The contention of the assessee before us was that as the share income earned by Lal Chand, assessee, from the said partnership firm was not earned by him as an individual, there arose no question of applicability of section 64(1)( ii) to his case. It is common case of the parties that the said share income of Lal Chand is assessed and taxed not in his hands as an individual but in the hands of the Hindu undivided family known as Lal Chand Bhalla & Sons whose “karta” he is. From this, the assessee’s learned counsel wishes us to infer that the Income-tax Officer’s order suffered from no error when he did not include the said amount of Rs. 20,301 in the computation of the assessee’s income. We are unable to agree. The fact remains that the assessee admittedly had income from sources other than his partnership of the said firm and according to the instrument of partnership, dated 6-3-1971, Lal Chand is a partner and that his minor child Rajinder Mohan, has been admitted to the benefits of that partnership. That being the position, no other requirement of law was there, in our opinion for applying section 64(1)(ii) to the instant case. Shri Vaish, appearing for the assessee, felt that by adopting the said approach for interpreting the meaning and scope of section 64(1)(ii) we are making out a new case which was not present to the mind of the learned Commissioner himself and that it would not be correct for the Tribunal to sustain the Commissioner’s order on a ground not mentioned in his order. We are afraid, the Commissioner’s order is rather brief and we are unable to reach therein that he purported to base his order, so far as the item of minor’s income is concerned on any other ground which ground according to the assessee is unsustainable. We, therefore, do not agree that a new case is being made out by us. A reference to section 64(2) would, on the other hand, suggest that the Legislature was fully conscious that an individual could be a member of a Hindu undivided family. Thus, if an individual being a “Karta” or an ordinary member of a Hindu undivided family become a partner of any firm on the basis of investment of capital drawn from the Hindu undivided family’s funds so that his share of profits in the said firm and the interest earned on such capital contribution was in law to be assessed as income in the hands of the Hindu undivided family concerned, such individual did not cease to be a partner in the firm so far as section 64(1) was concerned.

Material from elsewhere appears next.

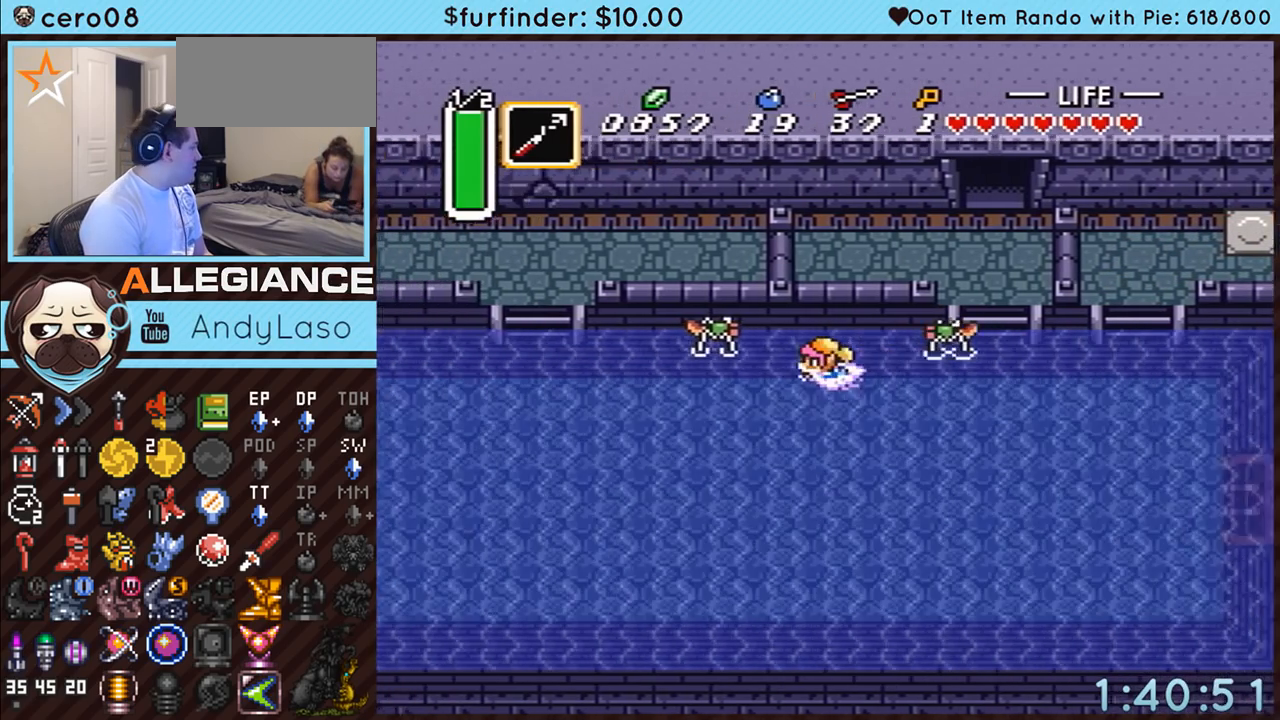
{"buttons": ["DPAD_LEFT"], "events": [[50, "A", "down"], [83, "B", "down"], [233, "A", "up"], [233, "B", "up"]]}
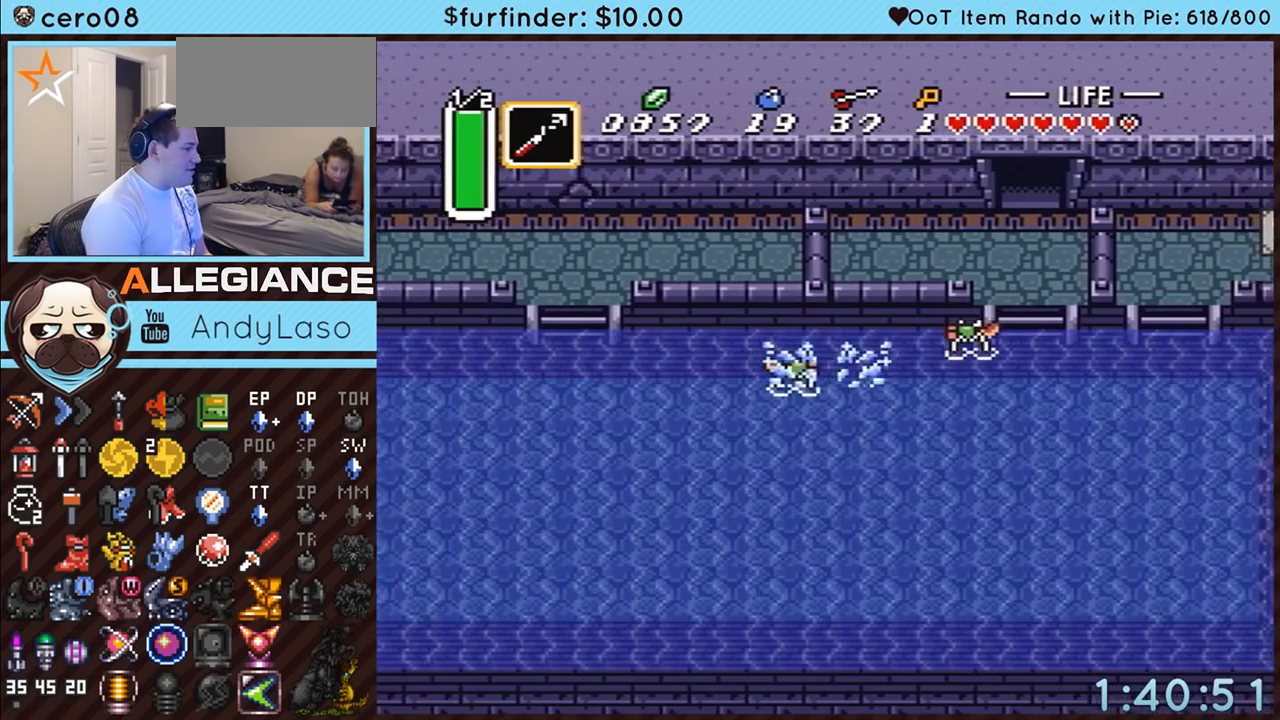
{"buttons": ["DPAD_LEFT"], "events": [[183, "A", "down"], [233, "B", "down"], [367, "B", "up"], [417, "A", "up"]]}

It was also contended on the assessee’s side that section 64 was enacted to suppress a certain mischief, i.e., that earlier an individual partner was able to reduce his tax liability by parting with a portion of his share of profits in the firm in favour of his spouse or minor child by bringing in the spouse as a partner, or by admitting the minor child to the benefits of the partnership. The argument ran that there was no scope for such mischief when the individual’s income from the patnership was fully assessed as the income of the Hindu undivided family only. We fear, we are not impressed by this argument. The object of the Legislature as to suppression of a particular mischief need, in our opinion, be gone into only when the language used by the Legislature admits of more than one meaning. In that case, of course, the object of the Legislature can be looked to and also an interpretation beneficial to the assessee can be adopted in a case of a deeming provision like the instant one. We, however, agree with, the learned departmental representative that section 64(1) is not open to two meanings so far as the present controversy is concerned as to the Income-tax Officer’s or the learned Commissioner’s order being erroneous is concerned. The assessee is a partner in the firm in question. He is a partner as an individual as a Hindu undivided family could not in law be a party to an agreement of partnership. The fact that the Hindu undivided family has the sole beneficial interest in the share income earned by the assessee individual firm the said firm does not exclude the applicability of section 64(1) to the case.